SE L’UNICA STRADA RESTA LA CESSIONE DEL BRASILE


Le divergenze sul rilancio di Telecom Italia si sono rivelate insanabili. Inevitabili le dimissioni del presidente esecutivo Franco Bernabè, che da mesi sfidava l’azionista di riferimento, quella Telco che non poteva essere una soluzione definitiva per l’assetto di Telecom, ma che sei anni fa l’aveva collocato alla guida del gruppo. La ricerca di alternative alla compagine formata da un operatore concorrente, Telefonica, e da soci finanziari, per natura a termine (Mediobanca, Generali, Intesa–Sanpaolo) si è naturalmente sempre arenata sullo scoglio di un consiglio per i quattro quinti espressione dell’azionista di maggioranza relativa. Negli ultimi tempi, da quando Telecom ha iniziato a mostrare, con l’evidenza dell’emorragia del cash-flow, tutti i limiti di una gestione comandata sul taglio dei costi, dietro le quinte si sono rimpalleggiate le responsabilità della situazione. Colpa di un azionariato inadeguato a sostenere il rilancio del gruppo o colpa del management che non ha saputo tener testa alla concorrenza?
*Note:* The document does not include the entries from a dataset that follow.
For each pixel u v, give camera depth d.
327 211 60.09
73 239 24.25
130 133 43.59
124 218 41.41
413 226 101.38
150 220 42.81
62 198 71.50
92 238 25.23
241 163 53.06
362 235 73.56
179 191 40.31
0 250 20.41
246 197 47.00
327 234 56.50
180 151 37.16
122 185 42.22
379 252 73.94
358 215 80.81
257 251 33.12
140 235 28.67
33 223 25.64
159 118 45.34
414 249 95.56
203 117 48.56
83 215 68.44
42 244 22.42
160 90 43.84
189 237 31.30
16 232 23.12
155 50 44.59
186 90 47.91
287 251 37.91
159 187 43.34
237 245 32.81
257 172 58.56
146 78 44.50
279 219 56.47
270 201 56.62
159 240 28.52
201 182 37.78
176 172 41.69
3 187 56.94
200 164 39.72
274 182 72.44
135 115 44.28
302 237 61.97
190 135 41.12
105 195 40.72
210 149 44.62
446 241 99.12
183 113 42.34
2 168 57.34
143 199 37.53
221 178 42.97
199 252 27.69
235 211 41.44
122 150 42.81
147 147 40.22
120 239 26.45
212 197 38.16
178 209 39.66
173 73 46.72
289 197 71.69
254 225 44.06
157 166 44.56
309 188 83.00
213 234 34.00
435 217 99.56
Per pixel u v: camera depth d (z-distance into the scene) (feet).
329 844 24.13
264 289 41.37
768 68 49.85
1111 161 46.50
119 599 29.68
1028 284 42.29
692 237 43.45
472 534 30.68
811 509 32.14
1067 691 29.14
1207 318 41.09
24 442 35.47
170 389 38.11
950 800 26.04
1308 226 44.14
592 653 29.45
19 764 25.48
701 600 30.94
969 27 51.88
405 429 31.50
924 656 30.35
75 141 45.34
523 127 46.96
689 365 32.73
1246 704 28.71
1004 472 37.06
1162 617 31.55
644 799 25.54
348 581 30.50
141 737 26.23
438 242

Il risultato alla fine è che ha dovuto cedere il manager che sollecitava la ricapitalizzazione per liberare il gruppo dalla morsa soffocante di un debito minacciato dal declassamento a spazzatura e per compensare l’erosione degli attivi immateriali rappresentati dagli avviamenti creati dalle fusioni Olivetti-Telecom e Telecom-Tim. Cifre importanti, dell’ordine, rispettivamente, di 40 e 30 miliardi. L’alternativa alla ricapitalizzazione ora è solo una: la rinuncia al Brasile che finora aveva controbilanciato con la crescita il rallentamento del mercato domestico. Le attività in sovrapposizione in Sudamerica sono oltretutto il principale ostacolo a una vera integrazione con Telefonica, che l’Antitrust brasiliana non a caso ieri ha chiamato a rapporto. Dalla valorizzazione di Tim Brasil dipenderà la possibilità di sostenere con convinzione il piano di ammodernamento della rete fissa che l’Italia reclama.